Expert Discusses Great Recession at Dartmouth

  • Former FDIC Chair Sheila Bair participates in the Yahoo Finance All Markets Summit in New York on Sept. 20, 2018. (Invision - Evan Agostini)

Valley News Correspondent
Published: 10/11/2018 12:18:49 AM
Modified: 10/11/2018 12:22:50 AM

Hanover — Ten years after the worst financial crisis since the Great Depression, a top official who was at the forefront of the federal effort to avoid another 1930s catastrophe expressed concern this week about trends that could spell more trouble ahead.

Sheila Bair, former chairwoman of the Federal Deposit Insurance Corporation, helped the U.S. navigate the crisis with two Dartmouth College graduates — former U.S. Treasury Secretaries Hank Paulson and Tim Geithner — along with then-Federal Reserve Chairman Ben Bernanke.

Bair told a Dartmouth audience on Tuesday evening, “There is too much debt ... not enough capital cushion in the banking sector to deal with the next (economic ) downturn.”

Bair also raised concerns about “massive student debt that now totals $1.3 trillion” and “short-sighted politicians in D.C.,” coupled with “powerful financial industry lobbyists working to roll back regulations.”

### DIRECTIVES
1/ Return each line of the records that contains the string "person".
2/ Write what comes next in the news article about Sheila Bair's Dartmouth talk, picking up after its final sentence.

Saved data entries
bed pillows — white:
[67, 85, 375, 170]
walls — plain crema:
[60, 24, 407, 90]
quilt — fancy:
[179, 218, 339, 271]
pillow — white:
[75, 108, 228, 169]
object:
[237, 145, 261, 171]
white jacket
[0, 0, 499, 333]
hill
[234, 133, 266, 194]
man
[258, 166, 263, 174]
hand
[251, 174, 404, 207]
==
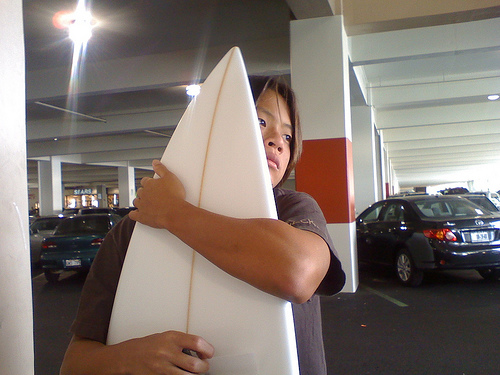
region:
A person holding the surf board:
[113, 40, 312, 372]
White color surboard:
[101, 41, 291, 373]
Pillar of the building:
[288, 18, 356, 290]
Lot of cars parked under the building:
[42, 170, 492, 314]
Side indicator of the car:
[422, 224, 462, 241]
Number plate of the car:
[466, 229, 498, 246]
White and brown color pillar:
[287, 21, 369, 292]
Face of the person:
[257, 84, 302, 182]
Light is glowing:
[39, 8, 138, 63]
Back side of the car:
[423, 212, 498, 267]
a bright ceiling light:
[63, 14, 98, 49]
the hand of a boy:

### TASK-BY-TASK OUTPUTS
1/
A person holding the surf board:
Face of the person:

2/
In May, Congress approved, and President Donald Trump signed, legislation to free thousands of small- and medium-sized banks from strict rules that had been enacted as part of the 2010 Dodd-Frank law to help prevent another meltdown. Although the bill does not weaken the regulatory regime put in place to prevent the country’s largest banks from assuming undue risk, it does represent a significant lowering of Obama-era rules governing a large part of the banking system. The non-partisan Congressional Budget Office recently projected that the annual federal deficit will top $1 trillion in 2020 and the national debt will reach more than $33 trillion in 2028. At that point, the debt will nearly match the size of the overall economy, the highest level since World War II.

Bair, a 64-year-old native of Independence, Kan., portrays herself as a lifelong Republican with a populist streak.

She was among the first to flag potential problems among banks, giving warning as long ago as 2002 about sloppy mortgage lending and lax regulation. Time magazine labeled her “the little guy’s protector-in-chief.”

She was awarded a John F. Kennedy Profile in Courage award, and Forbes twice named her the second most powerful woman in the world. She wrote about her five years at the FDIC in the book Bull by the Horns: Fighting to Save Main Street from Wall Street and Wall Street from Itself. The FDIC, created as an independent agency of the federal government in 1933, provides deposit insurance for U.S. commercial banks and savings institutions.

Bair, who also has written two children’s books, related a story about meeting with elementary school pupils in Maryland.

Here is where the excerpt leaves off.